**Excerpted passage**

++++

Monday, February 01, 2010

Guilt, Shame, and Daniel in the Lion's Den, or Get Off Your Cross, Someone Else Needs The Wood.

There's something I need to get off my chest. Something that's been bothering me for a couple of weeks. I've been trying to put this thing to words, but I haven't been able to. I feel like Neo, in the Matrix, when Morpheus tells him, "it's there, like a splinter in your mind, driving you mad".

Ok, maybe a splinter in the mind is a bit overly dramatic. How about, a mild itch that I've been trying to scratch, or a deep breath I've been trying to catch but can't quite fill my lungs.

So I decided to sit down and work it out of my brain through my fingertips, here on the computer. I apologize in advance if I offend anyone with my thoughts.

What's been bothering me is this: Why do Christians, friends of mine and others, who purport to put their faith in Jesus, our Lord and Savior, and the giver of Life, seem to be so morose when it comes to their faith? Why are Christians so racked with guilt and shame whenever we pray to God? Where is the Joy Of The Lord (Nehemiah 8:10), our Trust in Him (Psalm 37:5 & Phillipians 1:6), and our faith in God's sovereignty (Matthew 5:45), and why do we cling to tightly to THINGS that aren't important?

This past Sunday my pastor preached a very good sermon on the Passover (Exodus 12), and how the Passover links to what we celebrate as The Lords Supper, or as some churches call it, Communion.

Pastor began with the Passover in Exodus 12, and just how joyful and glad those Israelites who lived through the actual passing over (where God killed the firstborn of Egypt and spared those Israelite firstborn who's family put the blood of a lamb on their doorposts) were with regard to their being saved.

They'd been freed from Egypt by the very hand of God! What a wonderful thing to celebrate! Jews celebrate this Passover to this day.

By the same token, Jesus, at the Passover just before his death, took the wine and bread and asked his disciples to drink and eat as a remembrance of Jesus and what He was going to do for them. Jesus was going to be a sacrificed lamb whose blood Christians can take on the door posts of our lives, which cleanses us from sin and justifies us before God.

++++

**Record set**
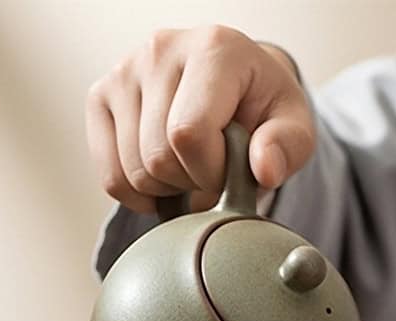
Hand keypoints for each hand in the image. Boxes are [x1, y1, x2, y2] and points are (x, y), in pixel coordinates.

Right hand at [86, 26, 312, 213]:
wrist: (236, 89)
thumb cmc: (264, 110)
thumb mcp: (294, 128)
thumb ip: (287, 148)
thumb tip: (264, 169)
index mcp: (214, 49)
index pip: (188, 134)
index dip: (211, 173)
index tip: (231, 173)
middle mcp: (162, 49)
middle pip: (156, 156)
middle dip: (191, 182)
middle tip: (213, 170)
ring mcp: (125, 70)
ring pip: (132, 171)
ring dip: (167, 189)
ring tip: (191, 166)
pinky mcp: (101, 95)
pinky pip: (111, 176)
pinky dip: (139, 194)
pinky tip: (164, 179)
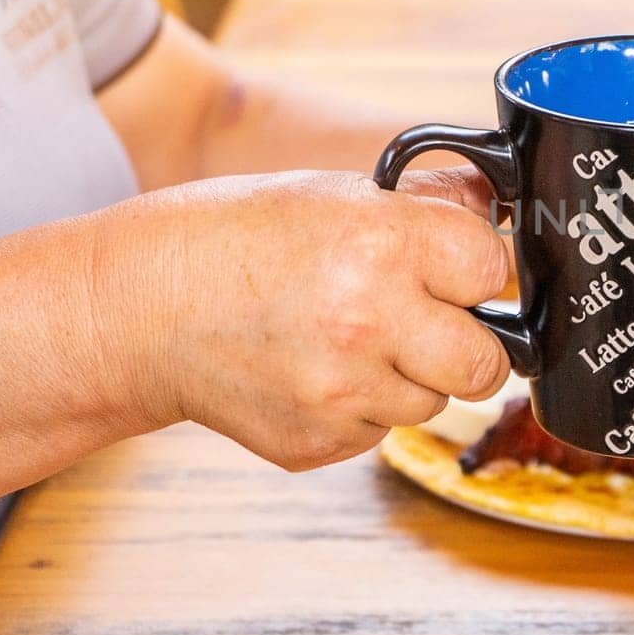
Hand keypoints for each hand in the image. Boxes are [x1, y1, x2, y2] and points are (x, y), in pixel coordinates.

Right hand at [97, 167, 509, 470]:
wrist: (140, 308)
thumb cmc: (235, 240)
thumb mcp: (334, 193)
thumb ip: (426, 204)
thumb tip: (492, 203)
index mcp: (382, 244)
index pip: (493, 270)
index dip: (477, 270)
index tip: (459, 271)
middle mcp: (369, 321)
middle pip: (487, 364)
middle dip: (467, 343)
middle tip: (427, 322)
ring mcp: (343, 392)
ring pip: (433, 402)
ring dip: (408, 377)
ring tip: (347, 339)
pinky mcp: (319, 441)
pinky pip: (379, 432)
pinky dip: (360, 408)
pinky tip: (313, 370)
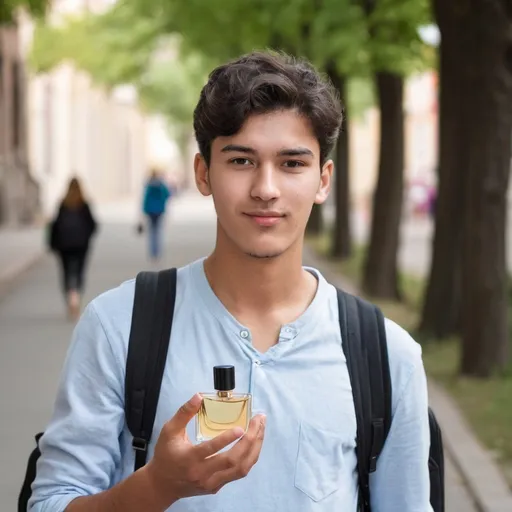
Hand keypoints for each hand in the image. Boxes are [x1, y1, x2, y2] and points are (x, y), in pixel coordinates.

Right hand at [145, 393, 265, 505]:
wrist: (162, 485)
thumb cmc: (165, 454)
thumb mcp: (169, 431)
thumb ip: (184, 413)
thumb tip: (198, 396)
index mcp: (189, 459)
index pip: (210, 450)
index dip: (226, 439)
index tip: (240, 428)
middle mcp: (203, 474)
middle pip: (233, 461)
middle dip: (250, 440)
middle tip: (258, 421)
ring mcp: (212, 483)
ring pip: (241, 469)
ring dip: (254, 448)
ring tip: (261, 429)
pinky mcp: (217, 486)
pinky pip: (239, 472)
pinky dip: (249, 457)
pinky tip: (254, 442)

++++

In the blog post on guilt and shame, swap "splinter" for "thorn" in the stretch between "Monday, February 01, 2010" and "with my thoughts.", inclusive, and write that stretch out again.

**Response for this exercise**
Monday, February 01, 2010

Guilt, Shame, and Daniel in the Lion's Den, or Get Off Your Cross, Someone Else Needs The Wood.

There's something I need to get off my chest. Something that's been bothering me for a couple of weeks. I've been trying to put this thing to words, but I haven't been able to. I feel like Neo, in the Matrix, when Morpheus tells him, "it's there, like a thorn in your mind, driving you mad".

Ok, maybe a thorn in the mind is a bit overly dramatic. How about, a mild itch that I've been trying to scratch, or a deep breath I've been trying to catch but can't quite fill my lungs.

So I decided to sit down and work it out of my brain through my fingertips, here on the computer. I apologize in advance if I offend anyone with my thoughts.